Die folgende Fallskizze zeigt die Dynamik der Verlassenheitsangst, verbunden mit der Angstabwehr durch Verwandlung von Angst in körperlichen Schmerz: Eine 19-jährige bedrängt ihren früheren Freund, bei ihr zu bleiben. Er darf nicht gehen, er darf sie nicht verlassen! Er kann die Art nicht leiden, in der sie sich an ihn klammert, bleibt deshalb hart und trennt sich von ihr.

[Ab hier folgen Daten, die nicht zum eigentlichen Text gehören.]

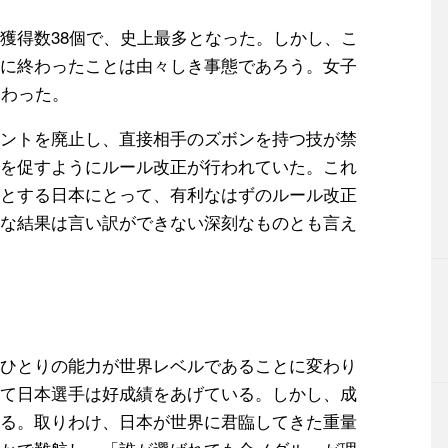
獲得数38個で、史上最多となった。しかし、こ
に終わったことは由々しき事態であろう。女子
終わった。
ントを廃止し、直接相手のズボンを持つ技が禁
を促すようにルール改正が行われていた。これ
とする日本にとって、有利なはずのルール改正
な結果は言い訳ができない深刻なものとも言え
ひとりの能力が世界レベルであることに変わり
て日本選手は好成績をあげている。しかし、成
る。取りわけ、日本が世界に君臨してきた重量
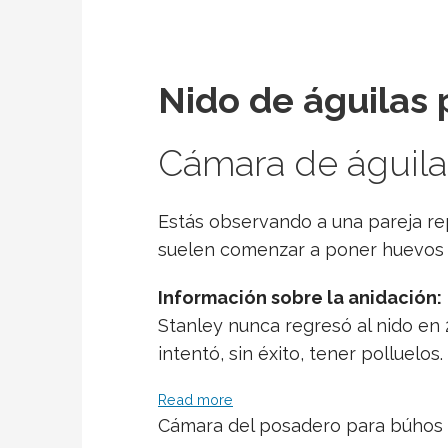
Nido de águilas
Cámara de águila
Estás observando a una pareja rep
suelen comenzar a poner huevos 
Información sobre la anidación:
Stanley nunca regresó al nido en 
intentó, sin éxito, tener polluelos
Read more
Cámara del posadero para búhos 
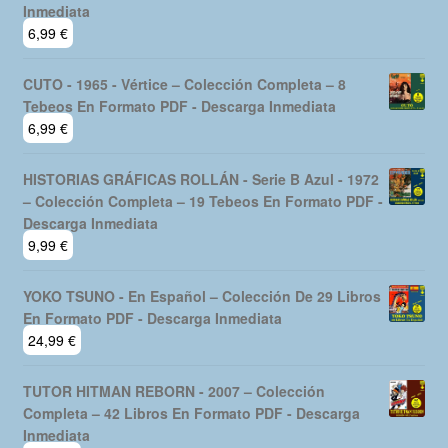
Inmediata
6,99
€
CUTO - 1965 - Vértice – Colección Completa – 8
Tebeos En Formato PDF - Descarga Inmediata
6,99
€
HISTORIAS GRÁFICAS ROLLÁN - Serie B Azul - 1972
– Colección Completa – 19 Tebeos En Formato PDF -
Descarga Inmediata
9,99
€
YOKO TSUNO - En Español – Colección De 29 Libros
En Formato PDF - Descarga Inmediata
24,99
€
TUTOR HITMAN REBORN - 2007 – Colección
Completa – 42 Libros En Formato PDF - Descarga
Inmediata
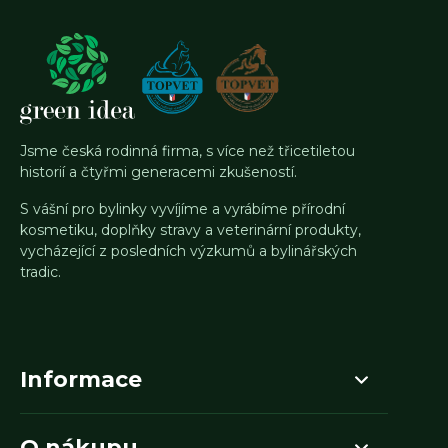
Jsme česká rodinná firma, s více než třicetiletou
historií a čtyřmi generacemi zkušeností.
S vášní pro bylinky vyvíjíme a vyrábíme přírodní
kosmetiku, doplňky stravy a veterinární produkty,
vycházející z posledních výzkumů a bylinářských
tradic.
Informace
O nákupu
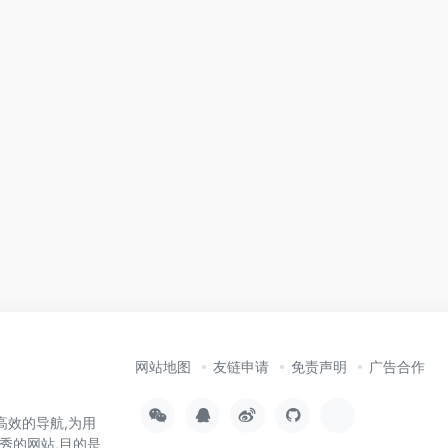
网站地图
友链申请
免责声明
广告合作
高效的导航,为用
秀的网站,目的是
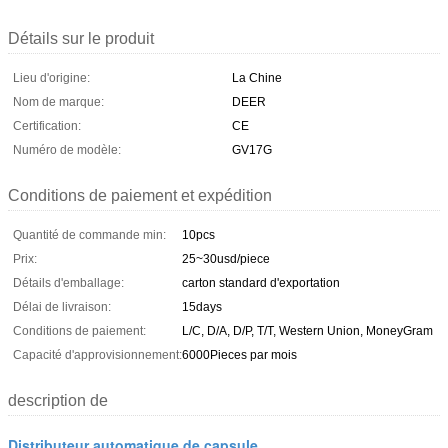
Détails sur le produit
Lieu d'origine:
La Chine
Nom de marque:
DEER
Certification:
CE
Numéro de modèle:
GV17G
Conditions de paiement et expédition
Quantité de commande min:
10pcs
Prix:
25~30usd/piece
Détails d'emballage:
carton standard d'exportation
Délai de livraison:
15days
Conditions de paiement:
L/C, D/A, D/P, T/T, Western Union, MoneyGram
Capacité d'approvisionnement:
6000Pieces par mois
description de
Distributeur automatique de capsule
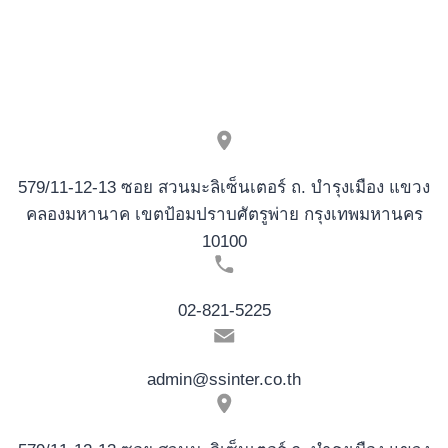
Användning
579/11-12-13 ซอย สวนมะลิเซ็นเตอร์ ถ. บำรุงเมือง แขวง
คลองมหานาค เขตป้อมปราบศัตรูพ่าย กรุงเทพมหานคร
10100
02-821-5225
admin@ssinter.co.th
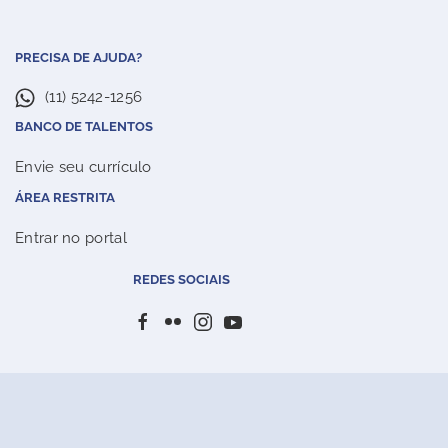
PRECISA DE AJUDA?
(11) 5242-1256
BANCO DE TALENTOS
Envie seu currículo
ÁREA RESTRITA
Entrar no portal
REDES SOCIAIS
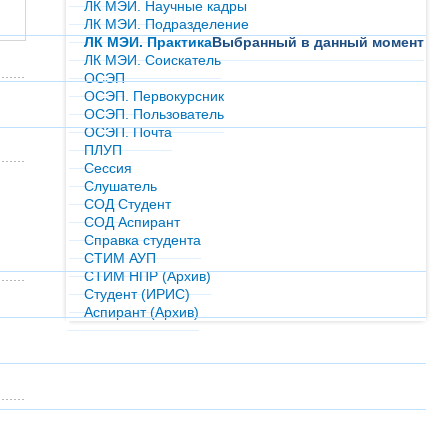
ЛК МЭИ. Научные кадры
ЛК МЭИ. Подразделение
ЛК МЭИ. Практика
Выбранный в данный момент
ЛК МЭИ. Соискатель
ОСЭП
ОСЭП. Первокурсник
ОСЭП. Пользователь
ОСЭП. Почта
ПЛУП
Сессия
Слушатель
СОД Студент
СОД Аспирант
Справка студента
СТИМ АУП
СТИМ НПР (Архив)
Студент (ИРИС)
Аспирант (Архив)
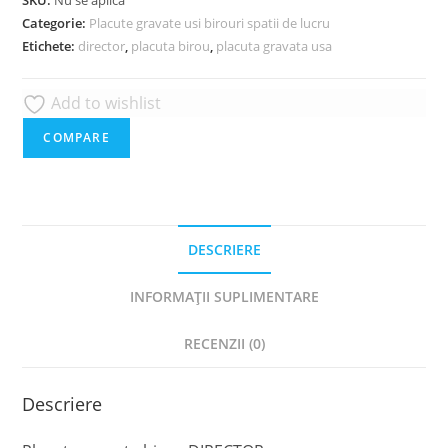
DIRECTOR
Categorie:
Placute gravate usi birouri spatii de lucru
Etichete:
director
,
placuta birou
,
placuta gravata usa
Add to wishlist
COMPARE
DESCRIERE
INFORMAȚII SUPLIMENTARE
RECENZII (0)
Descriere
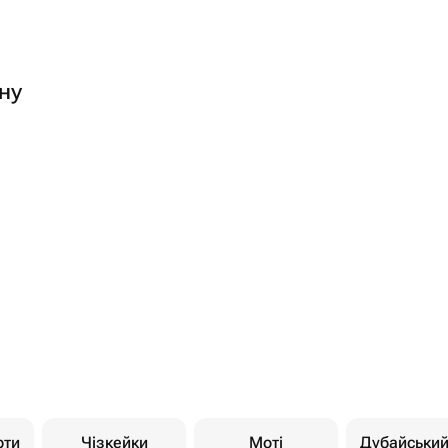
ну
рти
Чізкейки
Моті
Дубайськи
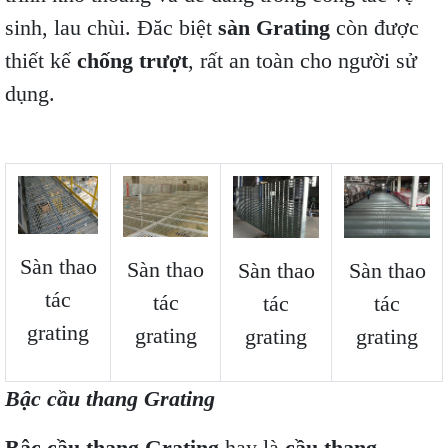
sinh, lau chùi. Đăc biệt
sàn Grating
còn được
thiết kế
chống trượt
, rất an toàn cho người sử
dụng.
Sàn thao
Sàn thao
Sàn thao
Sàn thao
tác
tác
tác
tác
grating
grating
grating
grating
Bậc cầu thang Grating
Bậc cầu thang Grating
hay là
cầu thang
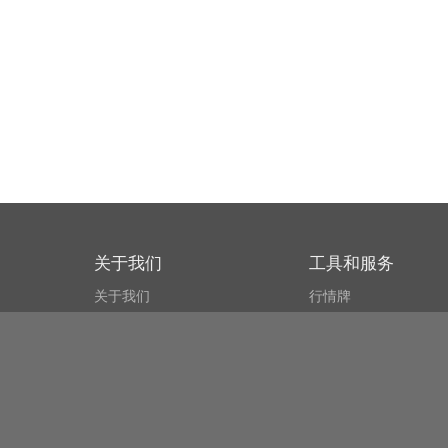
关于我们
工具和服务
关于我们
行情牌
什么叫CSPA?
比特币 显示器
用户协议
市场探测器
新闻资讯
搜索
Public API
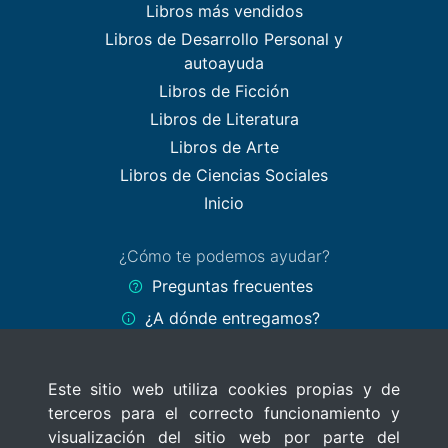
Libros más vendidos
Libros de Desarrollo Personal y
autoayuda
Libros de Ficción
Libros de Literatura
Libros de Arte
Libros de Ciencias Sociales
Inicio
¿Cómo te podemos ayudar?
Preguntas frecuentes
¿A dónde entregamos?
Formas de pago
Este sitio web utiliza cookies propias y de
Políticas del sitio
terceros para el correcto funcionamiento y
Términos y Condiciones
visualización del sitio web por parte del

Als er gegangen ist, gerät sie in Panik. Die Angst, dass alles vorbei ist, was je in ihrem Leben Wert hatte und schön war, mischt sich mit der Wut auf den Freund und der Wut gegen das eigene Ich, das nicht in der Lage war, ihn zu halten. Sie holt eine Rasierklinge und zerschneidet sich die Unterarme. Sie beteuert nachher, sie hätte darauf geachtet, nicht zu tief zu schneiden. Sobald das Blut fließt und die Wunden schmerzen, fühlt sie sich entspannter.

Diese Patientin war in ihrer frühen Kindheit von einer perfektionistischen Mutter sehr verwöhnt worden. Als diese vier Jahre später ein zweites Kind bekam, entgleiste die bisher sehr enge Beziehung: Die Tochter fühlte sich von der Mutter verstoßen, die Mutter von der Tochter, für die sie so viel getan hatte, missachtet. Einmal wollte die Vierjährige unbedingt auf dem Schoß der Mutter sitzen; diese verbot es, weil sie gerade den Säugling stillte. Darauf biss sich das Kind so tief in die Hand, dass die Wunde blutete. Die Mutter hatte die Angst des Kindes nicht beachtet, die Wunde hingegen alarmierte sie und führte dazu, dass sie sich um ihre Älteste kümmerte.